The major products of the second and third Harz journeys were two writings by Goethe on the subject of granite. Goethe, after becoming a member of Carl August's governing council, was appointed to the Ilmenau mine commission: the duchy of Weimar was short on cash, and it was hoped that the mine there, which had been shut down for several decades, would yield copper. Goethe took his duties seriously and began immersing himself in the study of mineralogy. The oldest university of mining and metallurgy in the world, established only a decade or so before, was located nearby, in Freiberg in Saxony. Among its famous students (at a later date) was Alexander von Humboldt.

Goethe took advantage of the expertise of J.C.W. Voigt (1752-1821), whom Carl August had sent to Freiberg to study, to carry out a mineralogical study of the duchy. This period was really the infancy of the science of geology or, in German, Erdenkunde. Voigt's mineralogical mapping was carried out with real hands-on labor. Today we are the beneficiaries of two centuries of technological development, as can be seen in this digital magnetized map of the so-called Kursk Magnetic Anomaly. We now can instantly see the mineralogical potential of the entire earth, thanks to the Commission for the Geological Map of the World. It is Goethe's enthusiasm for granite that Wolff portrays in the second and third novels: Im Labyrinth der Täler and Die Würde der Steine. It sounds very arcane, but Wolff's intention is to show the development of Goethe's scientific interests as a search for what might be called cosmic certainty. Another view of Goethe's interest in geology can be found here, in an article I wrote a few years back.

Wolff's novels suffer from the problem of most historical novels: the impossibility of recapturing the reality of the past. As I read, I constantly find myself objecting to conversations between characters but mostly to the mentality Wolff portrays. Nevertheless, for a Goethe scholar like myself it is fun to encounter all the people who were part of Goethe's milieu. There is hardly anyone Wolff leaves out: Goethe's cook and servants; Charlotte von Stein, but also her son Fritz; the painter Melchior Kraus (who accompanied Goethe on the third Harz journey and supplied the drawings of geological formations, including the one pictured here); Carl August's sad wife, Louisa August; the poet Gleim; Maria Antonia Branconi; Herder. They are all there and many more. So, if I can't take seriously Wolff's reconstruction of these figures, I have at least been led to reading more about them in historical accounts (which also suffer from the difficulty of recapturing past reality).

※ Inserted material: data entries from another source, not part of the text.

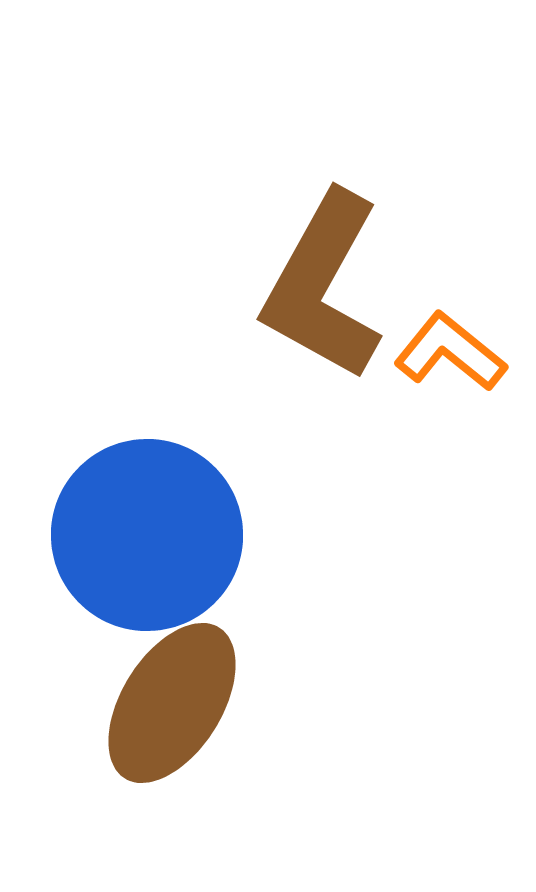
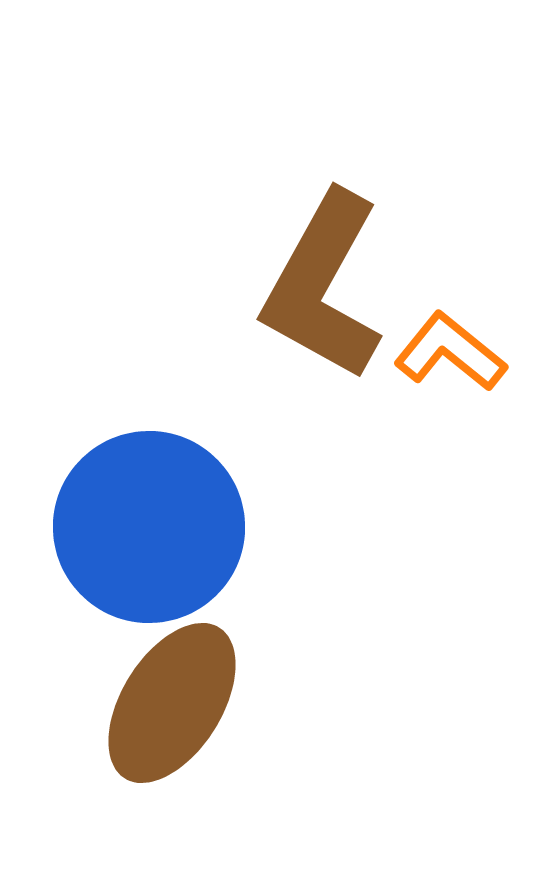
blue circle: moved 2 px right, 8 px up
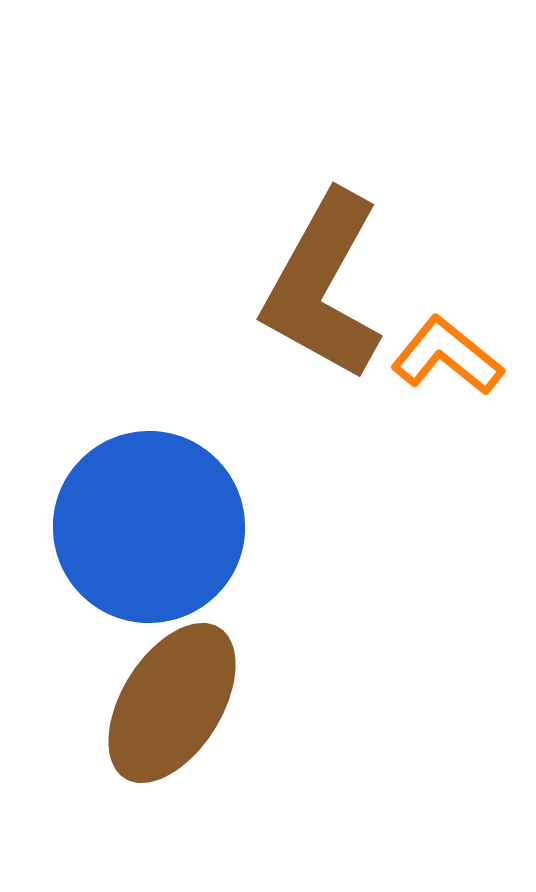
orange L-shape: moved 3 px left, 4 px down
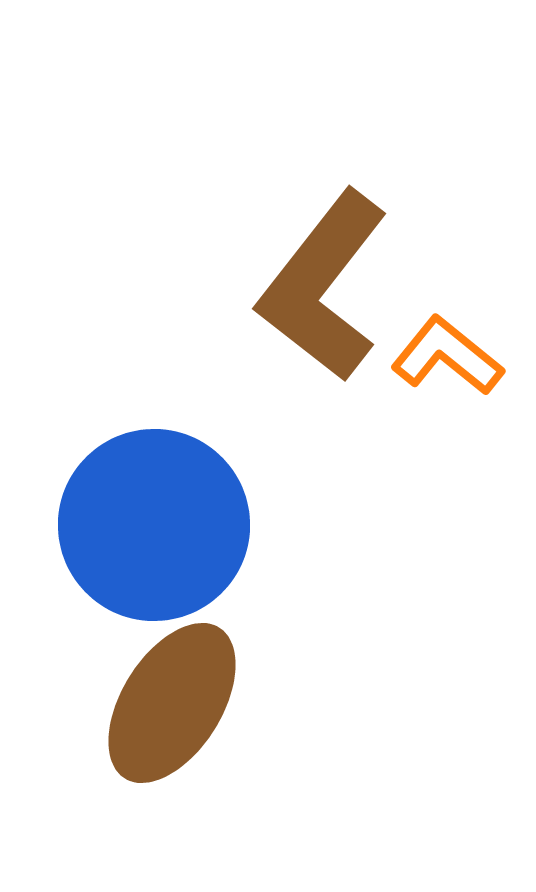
brown L-shape: rotated 9 degrees clockwise
blue circle: moved 5 px right, 2 px up
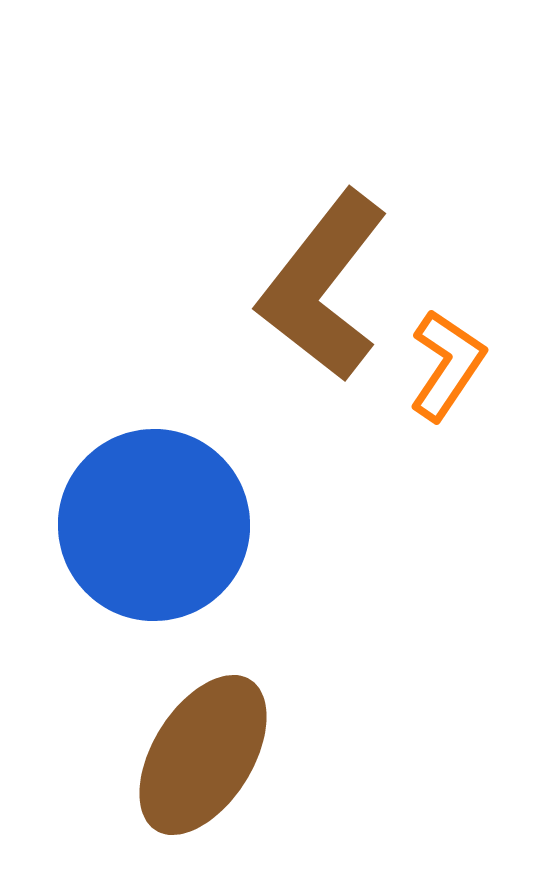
orange L-shape: moved 9 px down; rotated 85 degrees clockwise
brown ellipse: moved 31 px right, 52 px down
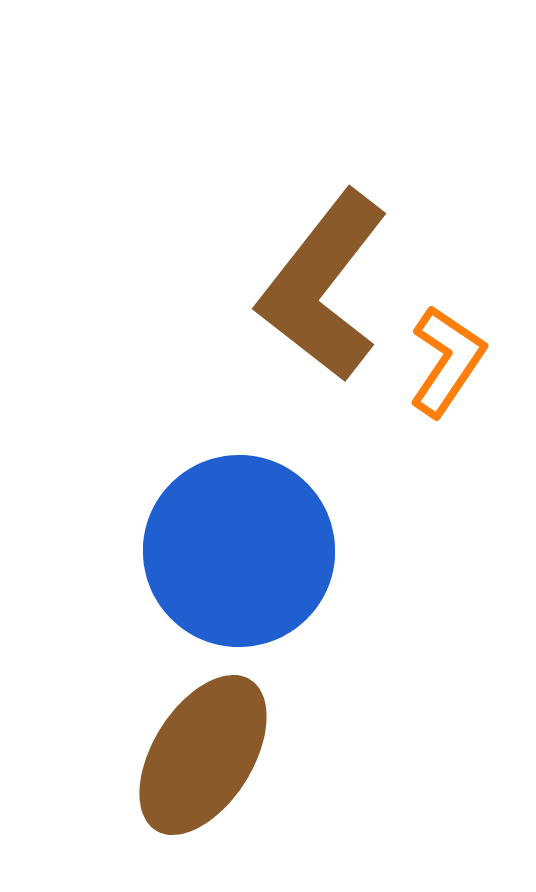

The painting at the top of today's post, The Weimar Court of the Muses, is by the artist Theobald von Oer. It shows Schiller (who died in 1805) reading his poems in the park of Schloß Tiefurt. (Goethe stands at the right, in a Napoleonic gesture.) It was painted in 1860, 55 years after Schiller's death, and is evidence of the late-19th-century fascination for "great" men. The court of the Muses at Weimar more likely resembled that to be seen in contemporary drawings by Melchior Kraus of "amateur theatricals" at the court in Vienna. Pictured here is a production of Der Postzug by the Austrian "officer and author" Cornelius Hermann von Ayrenhoff (1773-1819). Never heard of him? (And feminists are always decrying all the "disappeared" women writers!) According to his Wikipedia entry, his plays were modeled on the French writers Racine and Corneille; at the Burgtheater in Vienna, he was opposed to all the new-fangled theatrical innovations.